Higher-level input routines, like C's fgets() and C++'s std::cin >> s or std::getline(std::cin, s), are built on top of this mechanism.
First "part"
so i want to know when we do some thing like in c++ under windows : std::cin>>int_var; , and we press enter , this end the input but according to reference link it should only stop taking input after hitting ctrl+z.
No, you're confusing formatted input operations with stream iterators. The following will use the formatted input operation (operator>>) repeatedly until the end of file is reached because the "end iterator" represents the end of the stream.

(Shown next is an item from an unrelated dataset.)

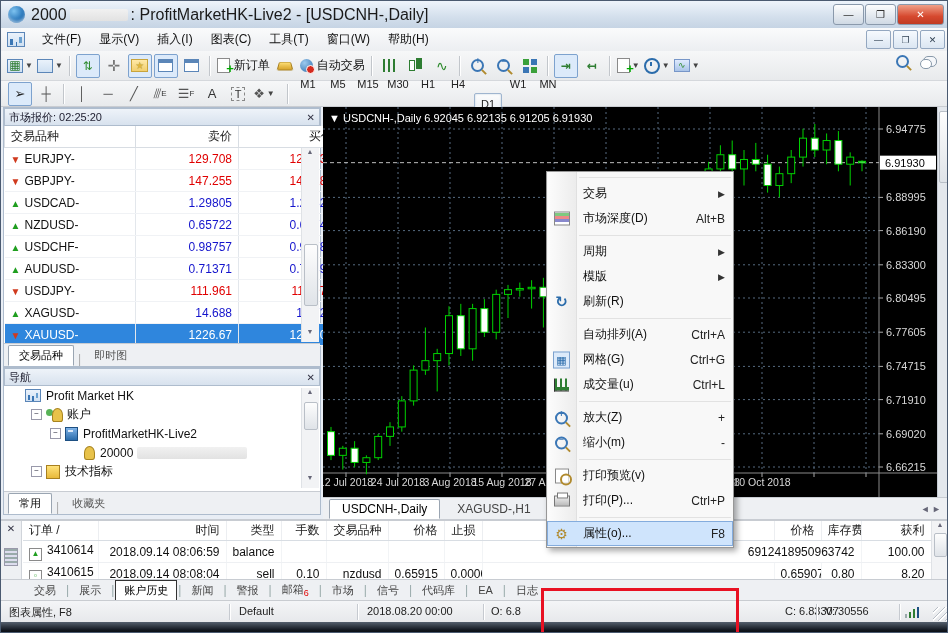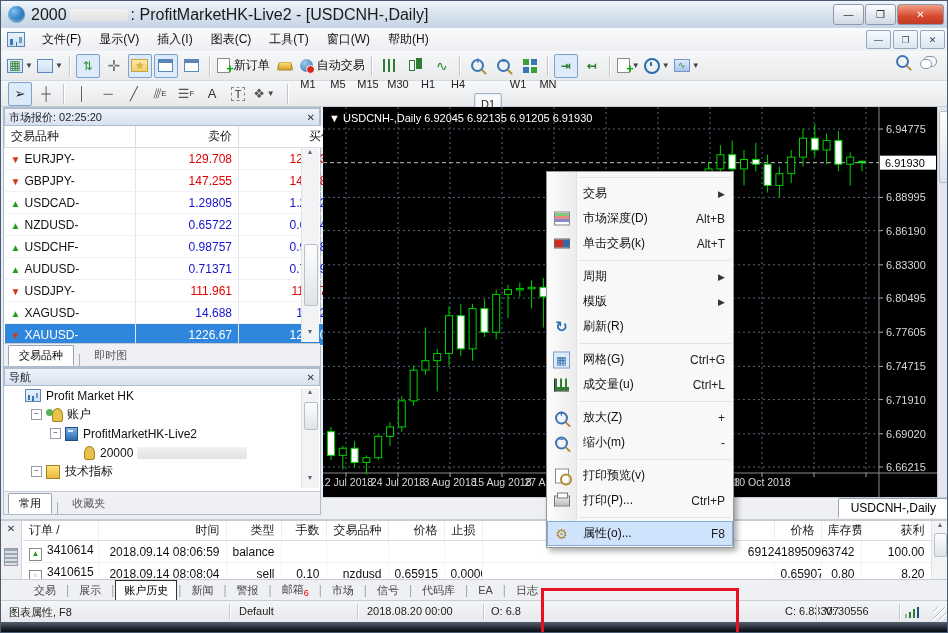"单击交易(k)" div.cm-item { html: <div> <span> <span></span> </span> <span>单击交易(k)</span> <span>Alt+T</span> </div> -> none }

std::vector<int> integers;
std::copy(
std::istream_iterator<int>(std::cin),
std::istream_iterator<int>(),
std::back_inserter(integers));
If you use the following:
int i = 0;
std::cin >> i;
in an interactive shell (e.g. in console mode), std::cin will block on user input which is acquired line by line. So, if no data (or only white space) is available, this operation will actually force the user to type a line of input and press the enter key.
However,
int i = 0;
int j = 0;
std::cin >> i >> j;
may block on one or two lines of input, depending on what the user types. In particular, if the user types
1<space>2<enter>
then the two input operations will be applies using the same line of input.
Second "part"
Considering the code snippet:
std::cin.getline(char_array_of_size_256 ,256);
cin.ignore(std::numeric_limits<std::streamsize>::max(), '\n');
cout << "artist is " << artist << endl;
If the line contains 255 or less lines of character data, std::cin.getline() will consume the end-of-line character. Thus, the second line will consume all characters until the next line is completed. If you want to capture only the current line and ignore all characters past 256, I suggest you use something like:
std::cin.getline(char_array_of_size_256 ,256);
if (std::cin.gcount() == 256) {
cin.ignore(std::numeric_limits<std::streamsize>::max(), '\n');
}
cout << "artist is " << artist << endl;
On the second part:
When the linked answer said "read into a string", I guess they meant
std::string s;
std::getline(std::cin, s);
which always reads the entire line into the string s (while setting s to the proper size).
That way there is nothing left over from the input line to clean up.